La cour de la justice de la CEDEAO ordonne à l’Etat du Sénégal de supprimer sa loi sur le parrainage, qui viole le droit de libre participation aux élections. Une victoire selon Me Abdoulaye Tine, qui avait saisi la juridiction sous-régionale en décembre 2018.  En conséquence, le président de l’Union Socialiste et libérale (USL) appelle à la démission du président Macky Sall et à l’organisation d’élections libres et transparentes. 

Le Sénégal n’aura d’autres possibilités que d’abroger cette loi sur le parrainage, a fait savoir Me Abdoulaye Tine dans une interview sur TV5Monde.  A en croire l’avocat, le Sénégal, comme par le passé,  avait eu à appliquer les décisions de la CEDEAO sans hésiter.

La décision de la Cour de Justice

“Je rappelle que le Sénégal est intervenu il y a quelque temps en Gambie pour faire partir le Président de l’époque Yaya Jammeh sur la base d’un mandat que la CEDEAO avait décerné. Donc, le Sénégal serait très mal venu de réinterpréter à sa guise ou de faire preuve de résistance abusive”, a-t-il déclaré. Avant d’espérer que le Sénégal fera deux choses : “d’abord se mettre en conformité en réduisant en néant cette législation et tout cet arsenal législatif qu’il a crée au niveau du Code électoral pour créer des filtres injustes et injustifiés. Et surtout,  il va rétablir comme le demande l’arrêt, les prétendants c’est-à-dire la vingtaine de candidatures, qui a été évincée, à leur droit.”

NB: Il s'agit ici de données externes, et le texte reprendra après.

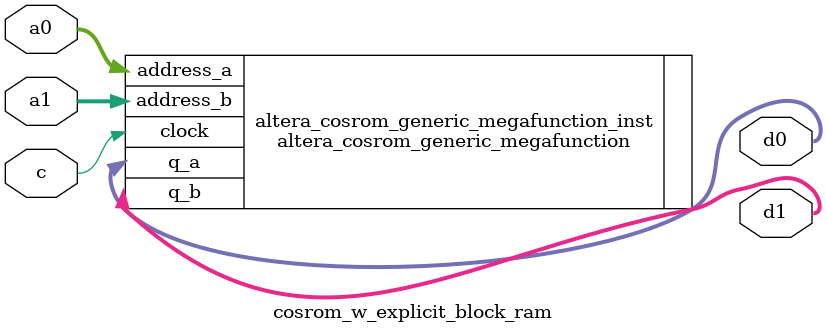
<source format=v>
`default_nettype none
module cosrom_w_explicit_block_ram (
	input c, // clock
	input [9:0] a0, a1, // angle
	output reg [34:0] d0, d1);
  
	// Declare the RAM variable
	
	wire [34:0] q_a, q_b;
	
	altera_cosrom_generic_megafunction	
	altera_cosrom_generic_megafunction_inst (
	.address_a ( a0 ),
	.address_b ( a1 ),
	.clock ( c ),
	.q_a ( d0 ),
	.q_b ( d1 )
	);

endmodule
`default_nettype wire
</source>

La démission du président de la République

Toujours selon Me Tine, l’analyse de cette décision qui enjoint l’Etat à retirer la loi sur le parrainage devrait avoir pour conséquence la démission du Chef de l’Etat. “Le président de la République Macky Sall, en poste aujourd’hui, doit prendre acte de cette demande de la cour, en démissionnant et en organisant des élections. Non seulement, il doit démissionner, mais il doit organiser des élections anticipées où il ne pourra pas être candidat pour la bonne et simple raison que la constitution limite la possibilité à deux (2) mandats. Et un demi mandat, c’est compter comme un mandat, parce qu’on ne doit pas distinguer la loi où la loi ne distingue pas”, a-t-il fini par éclairer.